Posted by: Ela Carte | 27 December, 2010 - 12:08 PM
Saint Peters restaurant

Saint Peters
6 Melbourne Place, Melbourne
www.stpetersrestaurantandbar.com.au
   

Relatively new, but very Melbourne – that is, it’s housed in a laneway, and has its own themed street art and a discreet entrance.

PLAY AUDIO: Ela Carte review Saint Peters on 3AW Breakfast

The former Canary Club is now all class – polished floors, white table cloths, long bar, and smart staff. Class is an apt word for this one. It’s equal parts business lunch in crisp suits, and elegant dinner before a night at the theatre.

St Peters of course is the patron saint of seafood, and this being Maurice Esposito’s new restaurant (he of Carlton’s Esposito’s fame) you can be assured there’s plenty of stuff from the sea on the menu. The menu’s split into tastes ($1-7), Entrees, Pastas, Mains and Sides.

From the tastes, we couldn’t go past the oysters, and so tried the natural Sydney rock (with a vinegar and shallot sauce on the side) and the Jumbo Oysters covered in a light and fluffy semolina batter. Fresh and tasty, as you’d rightly expect.

Dilemmas begin with entrees, where they all sound divine. The NT Mud Crab salad with green apple, avocado and garlic mayo was deceptively subtle - matchsticks of apple, silky avocado and generous serving of rich crab.

The other entrees on the table were Carpaccio of Yellowtail Kingfish, with thicker sashimi-like slices of fresh Kingfish and spring flavours of chervil and pomegranate; and seared Canadian Scallops – cooked to perfection topped with plump, salty salmon roe.

To the mains, and I’m afraid I must boast. It doesn’t happen that often, but … I WON! I was the subject of the food envy … for once! The potato gnocchi is apparently Maurice Esposito’s signature dish, tiny pillows of potato, chunky pieces of Southern Rock Lobster, roasted cherry tomato and a gloriously rich crustacean reduction. Gorgeous. Just gorgeous.

The Spaghettini with Bug Tails, garlic, chilli, white wine and home grown rocket was punctuated with well seasoned bug meat and plenty of it, not so much chilli and a bitterness to the rocket that almost shocked at first.
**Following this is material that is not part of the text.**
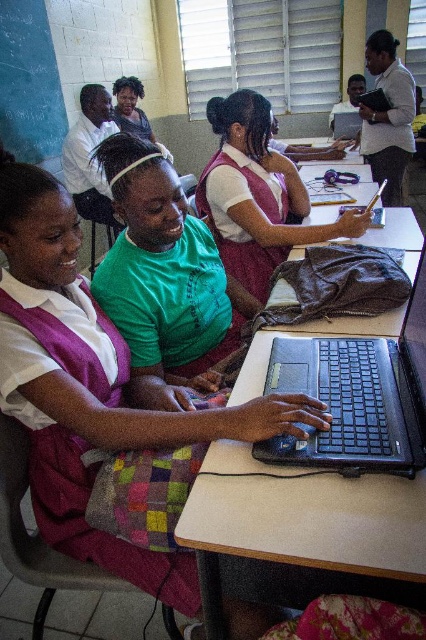
You are a tailor who needs to create a new uniform for the students. You observe the two uniforms in the image, the matte purple vest at center and the matte pink uniform at center. Which uniform requires more fabric in terms of width?

The matte purple vest at center requires more fabric in terms of width because its width is larger than the matte pink uniform at center.

You are a student trying to reach the black matte laptop at center to grab a USB drive. There is a matte purple vest at center blocking your path. Can you reach the laptop without moving the vest?

The matte purple vest at center is closer to you than the black matte laptop at center, so you can reach around or behind it to access the laptop without moving the vest.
Ocean trout was simple in taste, but cooked beautifully with a wickedly crispy skin – definitely needed the Fennel and Orange Salad that we ordered to go with it. You’re looking at around $20 per entrée, and $35 to $40 per main.
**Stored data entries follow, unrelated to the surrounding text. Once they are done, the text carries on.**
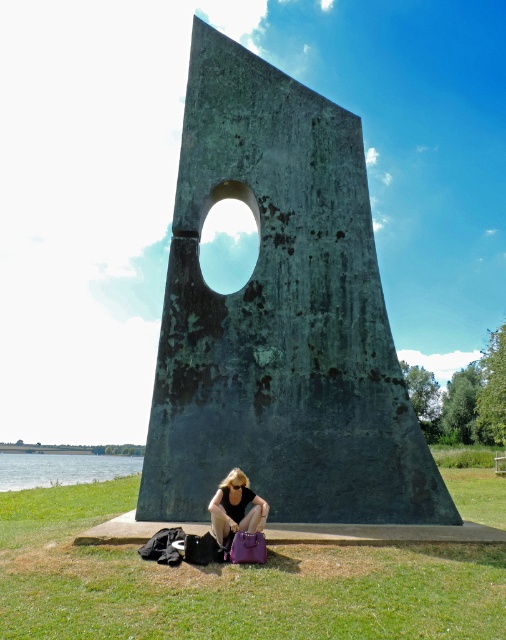
Question: Which object appears closest to the camera in this image?

Choices:
 (A) matte purple handbag at lower center
 (B) green water at lower left
 (C) green grass at lower center

Answer: (C)

Question: Where is green water at lower left located in relation to matte purple handbag at lower center in the image?

Choices:
 (A) left
 (B) right

Answer: (A)

Question: Does green water at lower left appear on the left side of matte purple handbag at lower center?

Choices:
 (A) yes
 (B) no

Answer: (A)

Question: Which of the following is the farthest from the observer?

Choices:
 (A) green grass at lower center
 (B) green patina stone sculpture at center
 (C) green water at lower left

Answer: (C)

Question: Does green patina stone sculpture at center have a smaller size compared to matte purple handbag at lower center?

Choices:
 (A) yes
 (B) no

Answer: (A)

Question: Which of the following is the farthest from the observer?

Choices:
 (A) (210, 515)
 (B) (28, 476)
 (C) (421, 566)
 (D) (285, 296)

Answer: (B)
Saint Peters boats an impressive, varied wine list, with bottles going from around $40 to upwards of a hundred per bottle, worth noting that if you’re going to start with a bubbly the cheapest one is fifteen bucks a glass – other wines per glass priced from $11-15.

Serving sizes aren’t huge, but they’re presented beautifully and we didn’t walk out hungry. That might be because we indulged in a sharp Pecorino cheese and a French soft white cheese to finish, the warm fruit and fig bread to accompany was a lovely touch.